Excerpted passage =
------------------------------------------------------------------------

The Driver's Seat: When Less is More
Bentley's new V8 drop-top does a number on its 12-cylinder counterparts.
I’ve never been much for math. I suppose that is why I chose to pursue the path of penning alliterative prose – particularly about inspiring subjects, like the new 2013 Bentley Continental GTC V8 convertible. The car is similar to the recently refreshed Continental lineup, with one notable – and numerical – exception. And so, with scratchpad and calculator in hand, this admitted arithmophobe boldy braves the numbers that distinguish Bentley’s latest drop-top dream machine.
As its name indicates, the GTC V8 has four fewer cylinders than the traditional W12-powered Continental cars. The V8 car is also leaner by about 55 lbs.; more balanced front-to-rear (51/49 vs. the W12’s nose-heavy 56/44 distribution); 40% more fuel-efficient (though hardly “green” at a combined 17 mpg). With a base MSRP of $191,400, a GTC V8 will save you roughly $2,300 over a comparable GTC W12. In the minus column, the GTC V8 gives up 67 ponies and 29 lb-ft of torque to the W12; is three-tenths of a second slower to 60 mph (4.7 seconds); and tops out at 187 mph (vs. 195 mph). Of course, number crunching can never substitute for subjective experience.

------------------------------------------------------------------------

(Saved data entries)

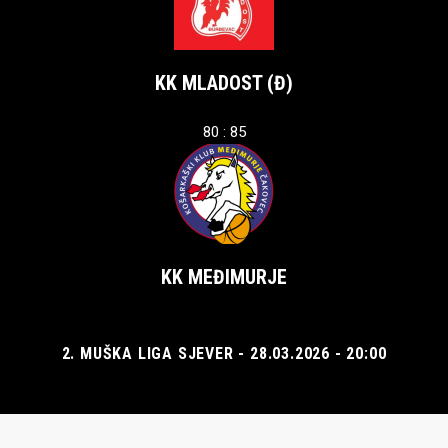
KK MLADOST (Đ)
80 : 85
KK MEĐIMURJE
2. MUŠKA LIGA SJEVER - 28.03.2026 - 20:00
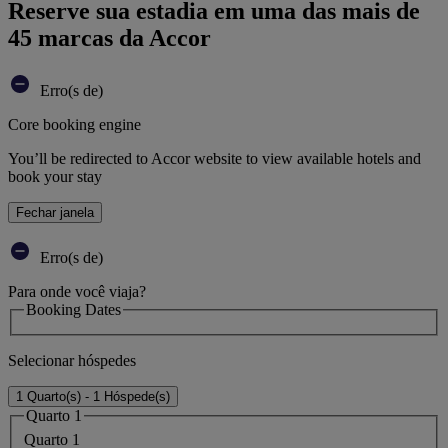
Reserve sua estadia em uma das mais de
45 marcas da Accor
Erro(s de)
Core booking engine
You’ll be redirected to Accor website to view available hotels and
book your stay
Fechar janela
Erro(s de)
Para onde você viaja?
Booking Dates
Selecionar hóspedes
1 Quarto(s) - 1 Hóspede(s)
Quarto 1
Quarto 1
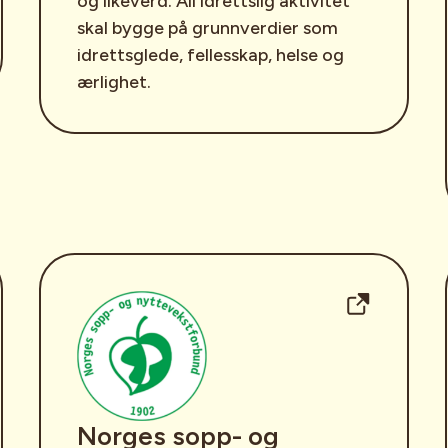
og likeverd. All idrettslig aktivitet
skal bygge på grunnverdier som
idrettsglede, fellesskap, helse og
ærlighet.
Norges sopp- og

------------------------------------------------------------------------

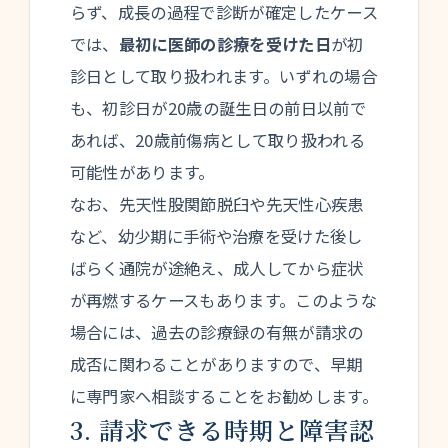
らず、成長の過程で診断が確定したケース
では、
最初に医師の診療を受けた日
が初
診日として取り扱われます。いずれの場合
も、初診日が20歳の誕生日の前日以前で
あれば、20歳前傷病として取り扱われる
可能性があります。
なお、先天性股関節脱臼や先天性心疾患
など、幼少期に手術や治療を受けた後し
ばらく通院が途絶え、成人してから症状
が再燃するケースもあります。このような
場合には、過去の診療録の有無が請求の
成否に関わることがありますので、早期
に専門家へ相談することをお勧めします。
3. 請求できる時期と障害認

------------------------------------------------------------------------

Tasks to perform =
a) For each statement below, decide whether it agrees with the Bentley review. Answer yes or no, and quote the words of the review that decide it: (i) The GTC V8 weighs about 55 lbs. less than the W12 cars. (ii) The GTC V8 has a higher top speed than the W12. (iii) The GTC V8 costs roughly $2,300 less than a comparable GTC W12.
b) Print, word for word, the part of the Bentley review that opens with the words containing "As its name" and closes with "for subjective experience.".

Answers by task =
a)
(i) Yes: "The V8 car is also leaner by about 55 lbs."
(ii) No: "tops out at 187 mph (vs. 195 mph)"
(iii) Yes: "a GTC V8 will save you roughly $2,300 over a comparable GTC W12"

b)
As its name indicates, the GTC V8 has four fewer cylinders than the traditional W12-powered Continental cars. The V8 car is also leaner by about 55 lbs.; more balanced front-to-rear (51/49 vs. the W12’s nose-heavy 56/44 distribution); 40% more fuel-efficient (though hardly “green” at a combined 17 mpg). With a base MSRP of $191,400, a GTC V8 will save you roughly $2,300 over a comparable GTC W12. In the minus column, the GTC V8 gives up 67 ponies and 29 lb-ft of torque to the W12; is three-tenths of a second slower to 60 mph (4.7 seconds); and tops out at 187 mph (vs. 195 mph). Of course, number crunching can never substitute for subjective experience.